Shares in the maker of Dove soap and Cif cleaners climbed on
Thursday to equal their all-time high as the Anglo-Dutch group
shrugged off the worries about slowing growth in China that have
rattled a procession of consumer goods companies recently.
"It is probably our best quarter out of the last three
quarters so it is really very, very good growth throughout our
categories," finance chief Jean-Marc Huet said of the group's
Chinese business, adding Russia was also growing strongly.
Unilever posted underlying sales growth of 5.9 percent in
the third quarter, ahead of a company-compiled consensus of 5
percent and a second-quarter rise of 5.8 percent. Emerging
markets, which make up 55 percent of sales, grew 12.1 percent.
The group's performance in China contrasted with the
experience of Switzerland's Nestle.
Nestle, the world's biggest food group, said earlier in
October that China was not meeting its potential, as it reported
growth slowed more than expected in the first nine months of the
year due to cooling emerging market demand.
Both Nestle and Unilever have benefited from their emerging
markets exposure in the recent past, contrasting with a more
negative trend at French and U.S. peers Danone and
Procter & Gamble. The latter is due to report its results
later on Thursday.
Unilever's London shares were up 3.1 percent at 2,335 pence
by 0925 GMT, outperforming Britain's bluechip index
which was up 0.4 percent. They earlier touched 2,353 pence,
equalling an all-time high hit last week.
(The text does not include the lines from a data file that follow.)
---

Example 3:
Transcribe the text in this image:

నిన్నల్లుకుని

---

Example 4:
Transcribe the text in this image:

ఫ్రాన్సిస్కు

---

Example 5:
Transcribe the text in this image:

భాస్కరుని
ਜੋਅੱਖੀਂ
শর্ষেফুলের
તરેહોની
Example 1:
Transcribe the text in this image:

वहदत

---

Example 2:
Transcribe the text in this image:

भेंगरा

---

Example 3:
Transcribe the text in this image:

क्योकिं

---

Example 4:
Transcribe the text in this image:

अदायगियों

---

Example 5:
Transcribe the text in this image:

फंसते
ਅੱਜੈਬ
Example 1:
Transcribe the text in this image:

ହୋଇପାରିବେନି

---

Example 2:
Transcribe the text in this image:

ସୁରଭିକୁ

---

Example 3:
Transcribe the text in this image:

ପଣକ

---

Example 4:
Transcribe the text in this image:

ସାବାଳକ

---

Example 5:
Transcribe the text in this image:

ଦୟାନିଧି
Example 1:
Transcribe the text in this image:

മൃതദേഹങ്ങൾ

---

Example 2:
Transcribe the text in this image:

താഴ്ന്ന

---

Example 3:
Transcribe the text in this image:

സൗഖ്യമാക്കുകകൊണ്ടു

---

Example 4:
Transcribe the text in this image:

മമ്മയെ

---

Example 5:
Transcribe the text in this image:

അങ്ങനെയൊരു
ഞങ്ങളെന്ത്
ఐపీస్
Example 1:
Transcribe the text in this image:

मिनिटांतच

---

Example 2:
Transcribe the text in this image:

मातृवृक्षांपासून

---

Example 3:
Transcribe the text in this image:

Unilever, which also makes Knorr soups, Lipton tea and Ragu
sauces, said it was on course to meet its target of posting a
modest improvement in core operating margin for 2012, but
cautioned inflation in the cost of ingredients was high.
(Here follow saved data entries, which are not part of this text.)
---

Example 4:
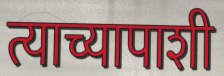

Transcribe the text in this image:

त्याच्यापाशी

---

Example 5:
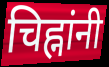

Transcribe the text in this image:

चिह्नांनी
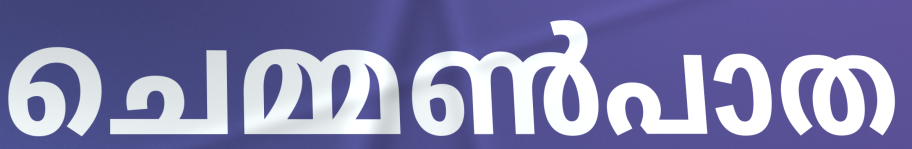
ചെമ്മൺപാത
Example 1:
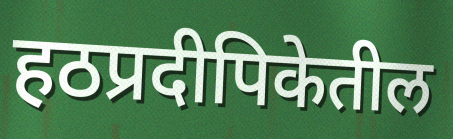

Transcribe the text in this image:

हठप्रदीपिकेतील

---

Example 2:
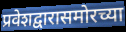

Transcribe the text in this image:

प्रवेशद्वारासमोरच्या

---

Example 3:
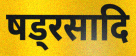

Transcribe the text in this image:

षड्रसादि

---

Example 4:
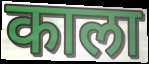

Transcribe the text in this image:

काला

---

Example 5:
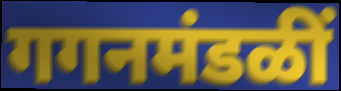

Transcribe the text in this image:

गगनमंडळीं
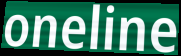
oneline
Huet said volatility in commodities prices was challenging,
and predicted the increase in their cost would be higher than
the "above mid-single digits" percentage forecast in July,
although below "double digits".
Investors will be keeping a close eye on Unilever's margins
as, despite grinding out consistent growth, the company's
profitability continues to lag that of Nestle.
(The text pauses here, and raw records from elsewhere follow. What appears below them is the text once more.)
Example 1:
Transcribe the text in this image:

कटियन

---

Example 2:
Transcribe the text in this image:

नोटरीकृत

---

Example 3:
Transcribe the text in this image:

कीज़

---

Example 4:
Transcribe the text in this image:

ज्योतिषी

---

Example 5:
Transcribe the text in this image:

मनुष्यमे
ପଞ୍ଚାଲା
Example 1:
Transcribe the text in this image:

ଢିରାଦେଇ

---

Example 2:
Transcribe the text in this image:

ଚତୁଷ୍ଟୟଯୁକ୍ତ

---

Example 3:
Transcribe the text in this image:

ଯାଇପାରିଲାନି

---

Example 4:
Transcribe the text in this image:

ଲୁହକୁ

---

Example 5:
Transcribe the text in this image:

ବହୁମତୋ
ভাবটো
"Epic growth out of homecare suggests to me that they're
winning market share from the troubled P&G," Investec analyst
Martin Deboo said, noting that homecare is Unilever's lowest
"If you're looking for the clouds in the silver lining, I
think they've slightly tweaked up their commodity cost inflation
guidance which pressures the margin."
Selling consumer goods in more developed markets remained
difficult, said Huet, with the company noting that markets in
Europe were "intensely competitive". While business in Greece
was still difficult, he said the Spanish market had stabilised.